When farmers were promised various minimum pay for their crops, livestock, insurance against crop yield, workers joined unions to demand pay that could afford more than just barely feeding themselves, a great works program that actually turned dirt highways into paved roads. FHA and other use of local and federal tax money that went to modernizing housing requiring foundations and floorboards along with various utilities including indoor plumbing and electricity. Is how my great grandpa was able to build his "mansion" as he called it in Inkom in 1938, still stands today looks like a normal 3 bedroom and a living room and kitchen 1,300 square foot home as he worked on the Portland Cement Plant that provided the Portland silicate lime that was mined until recently in Idaho.

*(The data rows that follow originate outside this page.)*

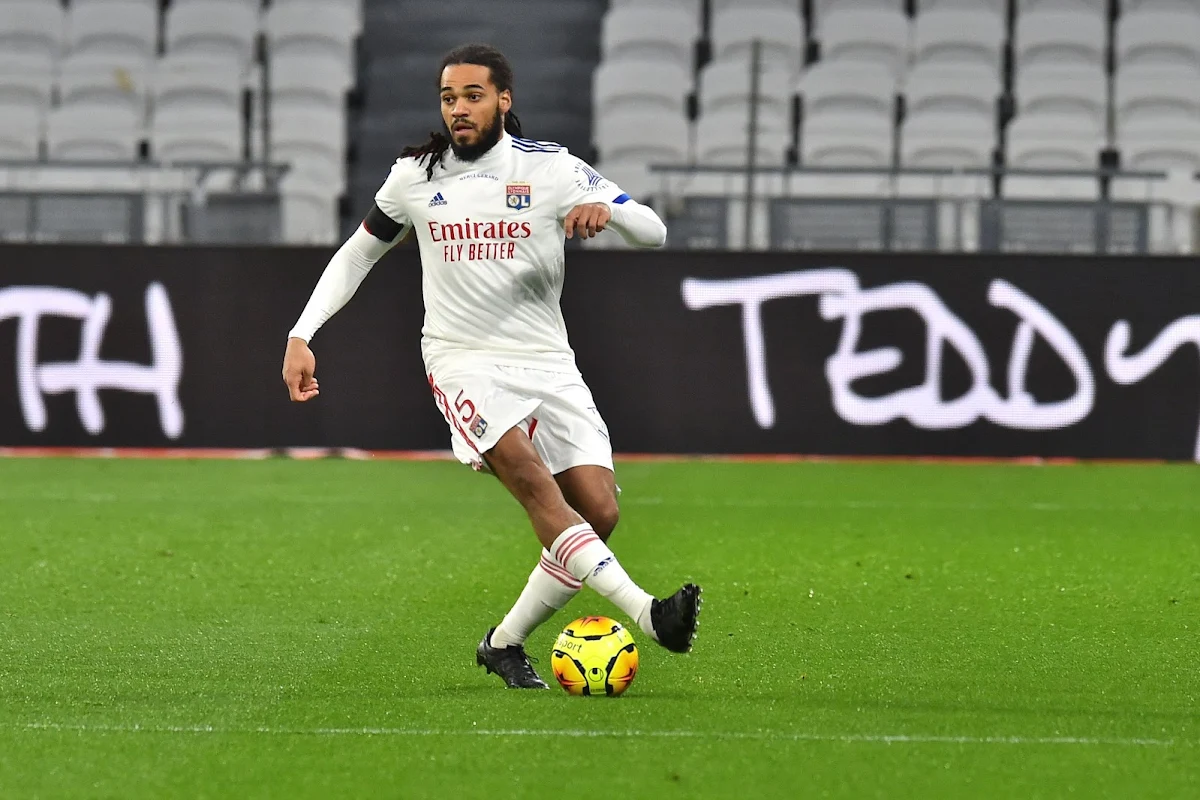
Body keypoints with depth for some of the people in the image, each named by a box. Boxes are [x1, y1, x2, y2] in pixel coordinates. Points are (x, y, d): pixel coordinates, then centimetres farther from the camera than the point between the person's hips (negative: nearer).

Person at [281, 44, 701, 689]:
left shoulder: (550, 168, 1)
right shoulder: (415, 176, 5)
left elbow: (653, 232, -2)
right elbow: (358, 253, 19)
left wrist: (605, 208, -25)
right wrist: (301, 337, 10)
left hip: (548, 362, 2)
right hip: (463, 362, -2)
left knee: (599, 509, -10)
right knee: (531, 478, -28)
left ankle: (505, 643, 7)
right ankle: (645, 612, -43)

Before then he was a farm hand both for other people and other extended family members, on some of his own plots, and was a clerk at various stores.
And of course he was able to buy an automobile, instead of walking or renting a horse.
Prosperity for at least 80% of the people began about 1938 and beyond.
And it had fits and starts all through 1940's and 1950's. Then you could say at least in rural areas most people were doing decent about 90%... they actually started getting party lines (phones) in the 1960's. Their internet dial up of the day.
And they weren't stupid. They knew of its vital nature of an advancing technological nation, and deemed it a utility regulating the monopoly and demanding their revenue go to capital expenditure to grow it into private phone line upgrades and into more areas; instead of putting that money in their 1% pockets.
Social mixed markets is the only way any nation distributes prosperity that doesn't get choked down to throats of only a top 20ish%. While leaving everyone else rather not so well off.
The 1920's were mostly a stock market speculative bubble. The economy in general was about the same miserable slop of the 1800's.
Depression of 1920–21 Jan 1920 –July 1921 Business activity declined 38.1%, a very harsh depression, short, but even many rich were sent to suicide.
The average American, 80% poor: didn't really notice much, same shit, same stink.
1923–24 recession May 1923 –June 192 Business activity declined 25.4% Was a mild recession for the extreme rich, but stunk for the worker and farmer.
1926–27 recession Oct 1926 –Nov 1927 business activity declined 12.2%, very mild.
Only people who thought the roaring 20's were so roaring were the affluent and well to do. And run on banks were fairly frequent so well before the 1920's the average American never really trusted banking. Keeping lion share of money in a hidden spot on their premise.